Reproduce the data below word for word, from its first line through the line that contains "0: (583, 219)".

Material for this task -
╔══

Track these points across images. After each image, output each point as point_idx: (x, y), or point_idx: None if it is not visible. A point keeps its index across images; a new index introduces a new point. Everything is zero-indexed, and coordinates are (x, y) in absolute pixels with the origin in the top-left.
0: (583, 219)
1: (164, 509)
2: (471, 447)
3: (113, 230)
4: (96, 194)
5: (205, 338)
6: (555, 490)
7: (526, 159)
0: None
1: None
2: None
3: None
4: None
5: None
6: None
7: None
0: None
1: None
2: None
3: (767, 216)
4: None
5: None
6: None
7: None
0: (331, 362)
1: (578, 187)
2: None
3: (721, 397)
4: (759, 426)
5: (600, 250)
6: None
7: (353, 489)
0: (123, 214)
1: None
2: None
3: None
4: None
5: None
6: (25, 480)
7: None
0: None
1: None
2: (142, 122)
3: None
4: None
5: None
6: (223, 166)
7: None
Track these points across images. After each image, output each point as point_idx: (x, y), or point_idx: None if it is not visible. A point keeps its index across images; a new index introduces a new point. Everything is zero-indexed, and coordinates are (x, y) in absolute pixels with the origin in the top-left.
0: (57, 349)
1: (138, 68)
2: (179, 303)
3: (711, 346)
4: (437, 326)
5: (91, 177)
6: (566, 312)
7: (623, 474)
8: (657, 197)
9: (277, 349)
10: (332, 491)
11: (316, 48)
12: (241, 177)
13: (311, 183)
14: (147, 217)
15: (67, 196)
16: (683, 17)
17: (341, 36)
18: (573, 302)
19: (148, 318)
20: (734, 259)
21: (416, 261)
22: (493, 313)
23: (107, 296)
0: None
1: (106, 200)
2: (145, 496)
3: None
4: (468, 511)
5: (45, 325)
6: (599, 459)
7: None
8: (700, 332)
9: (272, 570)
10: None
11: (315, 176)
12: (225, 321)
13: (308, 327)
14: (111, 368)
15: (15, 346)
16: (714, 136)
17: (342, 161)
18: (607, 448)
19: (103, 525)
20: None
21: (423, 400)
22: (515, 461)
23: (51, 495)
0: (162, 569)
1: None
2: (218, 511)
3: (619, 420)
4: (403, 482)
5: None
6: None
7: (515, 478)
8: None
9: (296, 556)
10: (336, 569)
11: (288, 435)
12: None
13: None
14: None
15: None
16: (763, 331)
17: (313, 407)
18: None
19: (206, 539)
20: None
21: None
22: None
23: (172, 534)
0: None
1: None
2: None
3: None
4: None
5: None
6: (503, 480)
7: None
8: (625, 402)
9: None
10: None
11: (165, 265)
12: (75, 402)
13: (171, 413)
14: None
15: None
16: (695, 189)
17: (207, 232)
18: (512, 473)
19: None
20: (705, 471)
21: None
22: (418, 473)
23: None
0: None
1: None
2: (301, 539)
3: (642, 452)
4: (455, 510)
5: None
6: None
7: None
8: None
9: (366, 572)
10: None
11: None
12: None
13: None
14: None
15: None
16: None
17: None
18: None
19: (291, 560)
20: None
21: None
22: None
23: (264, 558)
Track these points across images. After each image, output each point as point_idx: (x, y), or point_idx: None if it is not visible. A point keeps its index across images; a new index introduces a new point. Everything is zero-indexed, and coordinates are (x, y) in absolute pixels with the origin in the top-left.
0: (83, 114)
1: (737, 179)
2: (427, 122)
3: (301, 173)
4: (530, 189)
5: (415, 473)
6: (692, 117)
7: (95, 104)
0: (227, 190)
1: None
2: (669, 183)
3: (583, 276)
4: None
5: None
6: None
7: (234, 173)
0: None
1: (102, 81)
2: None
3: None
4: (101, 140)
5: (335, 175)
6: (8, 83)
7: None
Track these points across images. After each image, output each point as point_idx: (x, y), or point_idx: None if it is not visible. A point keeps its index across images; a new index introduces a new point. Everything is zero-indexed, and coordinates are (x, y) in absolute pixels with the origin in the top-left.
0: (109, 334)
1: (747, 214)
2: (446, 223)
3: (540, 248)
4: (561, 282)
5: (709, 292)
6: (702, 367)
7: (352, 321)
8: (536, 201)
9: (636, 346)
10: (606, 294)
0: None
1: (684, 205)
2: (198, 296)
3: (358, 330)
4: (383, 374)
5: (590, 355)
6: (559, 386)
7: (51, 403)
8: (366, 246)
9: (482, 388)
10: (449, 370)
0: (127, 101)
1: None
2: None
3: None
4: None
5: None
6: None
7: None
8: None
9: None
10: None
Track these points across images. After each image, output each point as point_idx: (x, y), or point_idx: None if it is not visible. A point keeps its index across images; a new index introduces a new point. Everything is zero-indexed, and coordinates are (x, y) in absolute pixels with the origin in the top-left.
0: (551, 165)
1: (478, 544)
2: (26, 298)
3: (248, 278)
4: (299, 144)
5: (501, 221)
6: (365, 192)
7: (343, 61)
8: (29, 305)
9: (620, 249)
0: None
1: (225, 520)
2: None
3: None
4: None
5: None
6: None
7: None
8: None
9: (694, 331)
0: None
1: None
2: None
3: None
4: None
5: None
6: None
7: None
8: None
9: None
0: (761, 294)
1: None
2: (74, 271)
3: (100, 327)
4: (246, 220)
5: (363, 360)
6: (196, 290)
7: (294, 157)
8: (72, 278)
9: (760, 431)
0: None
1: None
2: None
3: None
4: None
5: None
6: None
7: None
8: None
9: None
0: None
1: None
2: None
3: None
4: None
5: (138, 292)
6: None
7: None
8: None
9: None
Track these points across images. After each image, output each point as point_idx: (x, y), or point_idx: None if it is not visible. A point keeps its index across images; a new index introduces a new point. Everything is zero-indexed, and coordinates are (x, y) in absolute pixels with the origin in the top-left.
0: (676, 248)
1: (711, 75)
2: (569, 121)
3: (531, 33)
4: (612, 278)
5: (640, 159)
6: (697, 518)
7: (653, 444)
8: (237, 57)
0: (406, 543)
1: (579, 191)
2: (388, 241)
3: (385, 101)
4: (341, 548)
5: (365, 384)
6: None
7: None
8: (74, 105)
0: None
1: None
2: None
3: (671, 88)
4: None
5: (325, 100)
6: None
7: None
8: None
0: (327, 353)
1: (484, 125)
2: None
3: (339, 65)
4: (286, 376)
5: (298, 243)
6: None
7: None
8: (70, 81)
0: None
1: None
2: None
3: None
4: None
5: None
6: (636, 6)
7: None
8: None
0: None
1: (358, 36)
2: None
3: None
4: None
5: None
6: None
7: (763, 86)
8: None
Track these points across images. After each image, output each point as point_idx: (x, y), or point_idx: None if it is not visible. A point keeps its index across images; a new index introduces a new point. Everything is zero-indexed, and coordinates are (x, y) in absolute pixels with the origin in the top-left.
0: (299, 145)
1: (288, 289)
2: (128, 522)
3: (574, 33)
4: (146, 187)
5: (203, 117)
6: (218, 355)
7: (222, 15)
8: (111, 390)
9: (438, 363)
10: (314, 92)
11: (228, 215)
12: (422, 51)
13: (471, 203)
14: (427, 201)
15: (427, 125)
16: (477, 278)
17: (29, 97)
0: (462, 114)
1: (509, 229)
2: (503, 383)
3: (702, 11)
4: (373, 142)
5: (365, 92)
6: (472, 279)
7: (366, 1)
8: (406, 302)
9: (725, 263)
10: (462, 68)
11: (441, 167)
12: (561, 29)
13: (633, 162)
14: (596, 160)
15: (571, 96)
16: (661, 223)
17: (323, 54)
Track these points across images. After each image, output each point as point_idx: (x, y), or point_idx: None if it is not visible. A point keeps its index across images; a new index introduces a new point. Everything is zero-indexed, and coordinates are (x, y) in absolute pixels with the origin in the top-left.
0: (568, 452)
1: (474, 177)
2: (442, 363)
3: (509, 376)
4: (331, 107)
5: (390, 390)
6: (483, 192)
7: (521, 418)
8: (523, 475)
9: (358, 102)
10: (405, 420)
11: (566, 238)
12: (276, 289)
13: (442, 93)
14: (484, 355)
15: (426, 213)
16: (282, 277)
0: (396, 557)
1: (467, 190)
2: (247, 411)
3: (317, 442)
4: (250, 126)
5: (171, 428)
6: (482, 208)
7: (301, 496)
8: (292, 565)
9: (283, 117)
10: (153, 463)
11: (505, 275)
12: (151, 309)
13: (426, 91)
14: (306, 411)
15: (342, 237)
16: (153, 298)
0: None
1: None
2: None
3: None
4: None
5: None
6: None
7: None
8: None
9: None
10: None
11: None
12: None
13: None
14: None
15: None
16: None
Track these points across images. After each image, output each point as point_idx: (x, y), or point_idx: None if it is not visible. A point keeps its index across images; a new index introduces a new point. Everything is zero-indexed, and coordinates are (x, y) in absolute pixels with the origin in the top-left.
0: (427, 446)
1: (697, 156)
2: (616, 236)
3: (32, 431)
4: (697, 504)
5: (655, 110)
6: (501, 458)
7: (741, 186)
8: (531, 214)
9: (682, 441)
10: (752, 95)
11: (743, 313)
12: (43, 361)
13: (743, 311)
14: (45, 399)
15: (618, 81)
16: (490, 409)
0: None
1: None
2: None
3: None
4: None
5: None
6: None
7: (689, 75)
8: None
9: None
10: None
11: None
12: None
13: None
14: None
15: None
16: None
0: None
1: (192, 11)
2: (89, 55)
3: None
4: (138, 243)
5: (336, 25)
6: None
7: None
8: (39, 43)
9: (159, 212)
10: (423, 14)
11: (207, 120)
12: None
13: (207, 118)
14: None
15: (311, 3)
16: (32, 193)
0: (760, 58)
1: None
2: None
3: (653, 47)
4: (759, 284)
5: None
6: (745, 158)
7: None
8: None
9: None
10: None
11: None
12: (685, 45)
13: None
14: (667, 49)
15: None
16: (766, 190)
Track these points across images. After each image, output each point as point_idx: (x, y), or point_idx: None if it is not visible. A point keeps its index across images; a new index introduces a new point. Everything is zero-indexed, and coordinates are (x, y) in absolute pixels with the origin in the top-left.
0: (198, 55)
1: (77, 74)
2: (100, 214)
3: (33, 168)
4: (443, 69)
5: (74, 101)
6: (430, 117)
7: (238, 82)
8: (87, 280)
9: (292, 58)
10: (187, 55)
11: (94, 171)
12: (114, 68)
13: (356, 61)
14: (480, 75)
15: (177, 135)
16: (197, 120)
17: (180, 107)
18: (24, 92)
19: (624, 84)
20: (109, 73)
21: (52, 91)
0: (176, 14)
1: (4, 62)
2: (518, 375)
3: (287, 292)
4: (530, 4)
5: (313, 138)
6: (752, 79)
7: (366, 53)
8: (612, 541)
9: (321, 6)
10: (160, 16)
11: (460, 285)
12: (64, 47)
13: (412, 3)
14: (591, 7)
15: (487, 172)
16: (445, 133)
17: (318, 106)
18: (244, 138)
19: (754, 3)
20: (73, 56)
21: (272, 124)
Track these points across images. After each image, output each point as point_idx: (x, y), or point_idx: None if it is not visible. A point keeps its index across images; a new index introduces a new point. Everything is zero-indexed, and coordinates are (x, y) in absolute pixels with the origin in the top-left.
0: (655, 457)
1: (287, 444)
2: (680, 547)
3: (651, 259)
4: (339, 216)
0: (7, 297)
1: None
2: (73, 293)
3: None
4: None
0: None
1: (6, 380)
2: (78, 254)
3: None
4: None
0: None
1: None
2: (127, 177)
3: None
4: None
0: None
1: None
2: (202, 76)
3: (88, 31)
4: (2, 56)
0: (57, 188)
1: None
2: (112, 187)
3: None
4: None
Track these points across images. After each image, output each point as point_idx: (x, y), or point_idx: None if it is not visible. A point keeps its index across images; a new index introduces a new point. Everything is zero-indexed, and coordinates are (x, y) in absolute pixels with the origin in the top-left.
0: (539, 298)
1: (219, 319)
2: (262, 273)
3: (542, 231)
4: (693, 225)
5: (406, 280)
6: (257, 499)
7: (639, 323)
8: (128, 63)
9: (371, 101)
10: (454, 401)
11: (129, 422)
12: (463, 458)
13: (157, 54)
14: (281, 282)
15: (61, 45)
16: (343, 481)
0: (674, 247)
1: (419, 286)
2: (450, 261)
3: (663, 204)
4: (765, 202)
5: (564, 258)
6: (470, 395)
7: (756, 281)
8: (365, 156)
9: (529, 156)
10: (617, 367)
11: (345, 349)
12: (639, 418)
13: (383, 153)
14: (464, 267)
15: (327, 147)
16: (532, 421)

╚══

Exercise answer -
Track these points across images. After each image, output each point as point_idx: (x, y), or point_idx: None if it is not visible. A point keeps its index across images; a new index introduces a new point. Everything is zero-indexed, and coordinates are (x, y) in absolute pixels with the origin in the top-left.
0: (583, 219)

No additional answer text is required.